Art Circulation & Manon fait de la danse

Art Circulation est fier d’accueillir la compagnie Manon de la danse, de la chorégraphe Manon Oligny, en tant que membre-associé, notamment pour des services de promotion et de représentation de la pièce Fin de Série.

Dossier de presse Fin de série (pdf)

La compagnie Manon fait de la danse a vu le jour en 1999. Sans dentelle, Manon Oligny explore pourtant toutes les coutures et sutures humaines.
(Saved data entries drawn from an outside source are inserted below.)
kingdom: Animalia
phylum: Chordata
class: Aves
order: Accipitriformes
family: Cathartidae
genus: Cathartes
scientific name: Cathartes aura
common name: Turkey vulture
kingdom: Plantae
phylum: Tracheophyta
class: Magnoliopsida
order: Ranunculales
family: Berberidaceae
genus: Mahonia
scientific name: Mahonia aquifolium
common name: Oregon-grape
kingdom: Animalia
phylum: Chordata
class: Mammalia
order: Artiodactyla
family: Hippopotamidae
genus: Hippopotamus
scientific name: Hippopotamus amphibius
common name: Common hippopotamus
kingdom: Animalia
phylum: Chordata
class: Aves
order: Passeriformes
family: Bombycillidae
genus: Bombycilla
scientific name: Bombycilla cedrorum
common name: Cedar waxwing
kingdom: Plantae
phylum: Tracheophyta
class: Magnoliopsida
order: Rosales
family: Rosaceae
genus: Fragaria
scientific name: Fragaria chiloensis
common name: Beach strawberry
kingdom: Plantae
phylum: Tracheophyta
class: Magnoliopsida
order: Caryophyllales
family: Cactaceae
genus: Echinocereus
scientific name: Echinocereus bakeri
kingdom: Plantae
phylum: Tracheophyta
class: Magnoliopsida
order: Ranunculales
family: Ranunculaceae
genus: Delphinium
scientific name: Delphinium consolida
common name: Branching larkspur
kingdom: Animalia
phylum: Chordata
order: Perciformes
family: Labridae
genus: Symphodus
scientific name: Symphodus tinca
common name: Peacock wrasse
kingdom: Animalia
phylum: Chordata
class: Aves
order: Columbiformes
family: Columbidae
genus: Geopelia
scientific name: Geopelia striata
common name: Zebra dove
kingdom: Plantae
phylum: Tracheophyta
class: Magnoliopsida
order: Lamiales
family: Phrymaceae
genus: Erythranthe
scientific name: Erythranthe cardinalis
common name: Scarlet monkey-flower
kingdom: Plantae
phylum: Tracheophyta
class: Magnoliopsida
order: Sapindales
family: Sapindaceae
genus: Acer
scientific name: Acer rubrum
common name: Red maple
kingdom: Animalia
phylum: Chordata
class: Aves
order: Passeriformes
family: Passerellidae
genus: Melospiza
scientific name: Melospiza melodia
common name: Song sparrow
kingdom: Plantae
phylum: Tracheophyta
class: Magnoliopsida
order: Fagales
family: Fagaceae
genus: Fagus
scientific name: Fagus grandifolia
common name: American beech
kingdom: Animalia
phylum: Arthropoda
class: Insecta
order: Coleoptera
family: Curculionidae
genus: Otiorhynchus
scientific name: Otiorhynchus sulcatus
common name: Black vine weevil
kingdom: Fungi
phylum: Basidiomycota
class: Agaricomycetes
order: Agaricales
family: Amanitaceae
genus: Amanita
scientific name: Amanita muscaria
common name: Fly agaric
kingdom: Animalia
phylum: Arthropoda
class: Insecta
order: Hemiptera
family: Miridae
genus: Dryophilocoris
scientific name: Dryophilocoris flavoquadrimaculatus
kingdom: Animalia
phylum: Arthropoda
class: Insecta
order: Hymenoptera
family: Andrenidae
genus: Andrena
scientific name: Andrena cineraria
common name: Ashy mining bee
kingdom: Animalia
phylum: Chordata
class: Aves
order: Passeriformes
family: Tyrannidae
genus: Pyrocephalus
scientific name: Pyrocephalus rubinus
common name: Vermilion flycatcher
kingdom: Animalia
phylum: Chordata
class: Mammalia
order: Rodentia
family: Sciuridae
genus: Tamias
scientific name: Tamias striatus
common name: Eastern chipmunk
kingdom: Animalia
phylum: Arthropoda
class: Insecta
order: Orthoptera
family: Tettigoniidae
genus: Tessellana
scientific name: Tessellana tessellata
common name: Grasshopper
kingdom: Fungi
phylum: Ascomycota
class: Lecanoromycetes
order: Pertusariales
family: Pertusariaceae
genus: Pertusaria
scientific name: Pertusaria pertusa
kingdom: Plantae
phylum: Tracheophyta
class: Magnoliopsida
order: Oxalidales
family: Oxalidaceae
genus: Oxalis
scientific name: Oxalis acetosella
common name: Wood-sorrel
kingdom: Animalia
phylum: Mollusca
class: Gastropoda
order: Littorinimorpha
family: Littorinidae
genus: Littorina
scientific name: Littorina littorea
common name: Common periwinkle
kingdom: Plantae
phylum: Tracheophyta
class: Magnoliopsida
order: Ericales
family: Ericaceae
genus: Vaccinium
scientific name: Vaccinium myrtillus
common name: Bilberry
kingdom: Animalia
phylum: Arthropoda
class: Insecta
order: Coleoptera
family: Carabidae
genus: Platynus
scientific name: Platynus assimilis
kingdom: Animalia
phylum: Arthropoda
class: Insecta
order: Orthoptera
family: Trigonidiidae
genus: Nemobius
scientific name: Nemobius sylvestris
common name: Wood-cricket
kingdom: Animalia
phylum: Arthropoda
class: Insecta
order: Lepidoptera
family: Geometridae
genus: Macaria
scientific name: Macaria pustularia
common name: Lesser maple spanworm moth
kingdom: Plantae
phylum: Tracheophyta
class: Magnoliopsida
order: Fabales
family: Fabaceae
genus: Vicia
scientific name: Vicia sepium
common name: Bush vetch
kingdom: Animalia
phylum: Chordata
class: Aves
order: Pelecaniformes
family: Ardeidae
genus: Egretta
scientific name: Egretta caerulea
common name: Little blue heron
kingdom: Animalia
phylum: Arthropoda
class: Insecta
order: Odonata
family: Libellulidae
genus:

Intéressée par la fragilité et la complexité des êtres, elle façonne dans un souci dramaturgique et une urgence gestuelle une danse rude, charnelle et fougueuse, confrontant le corps à ses limites tant physiques que psychiques. La frontière entre la sensualité et la douleur n’est jamais linéaire.

Dépeignant une vaste palette de charges émotives, du rose au noir, la chorégraphe questionne dans ses oeuvres le féminin – ses représentations (taboues ou banalisées), ses carcans, ses pulsions –, ainsi que la (dé)sacralisation et la marchandisation du corps de la femme. Avec la mise en scène de princesses et de personnages de contes de fées déchus (Blanche-Neige (pas selon Disney!), 2009), elle détourne et déconstruit avec doigté l’épineuse symbolique liée à ces archétypes. La figure animale, notamment celle du cheval (Pouliches, d’après l’oeuvre de Cindy Sherman en 2007 et L’Écurie en 2008), est aussi récurrente dans son travail, évoquant le côté sauvage et indomptable de l’être humain.

L’interdisciplinarité est un fort moteur de création pour Manon Oligny qui multiplie les collaborations avec des photographes, cinéastes, auteures et créateurs en arts numériques. La rencontre avec d’autres disciplines artistiques et les technologies numériques nourrissent sa réflexion critique sur le médium de la danse et en diversifient les formes. Son désir de sonder les diverses sphères de la nature humaine et d’explorer de nouvelles manières de créer la conduit également, depuis 2013, à concevoir des projets pour les jeunes, impliquant ceux-ci dans le processus même de création (CRASH : Quand le jeu vidéo rencontre la danse contemporaine).

Dans un propos sans détour, Manon Oligny fait de la danse le miroir d’un cirque humain, le théâtre d’un piaffement, d’une quête, d’une fureur identitaire.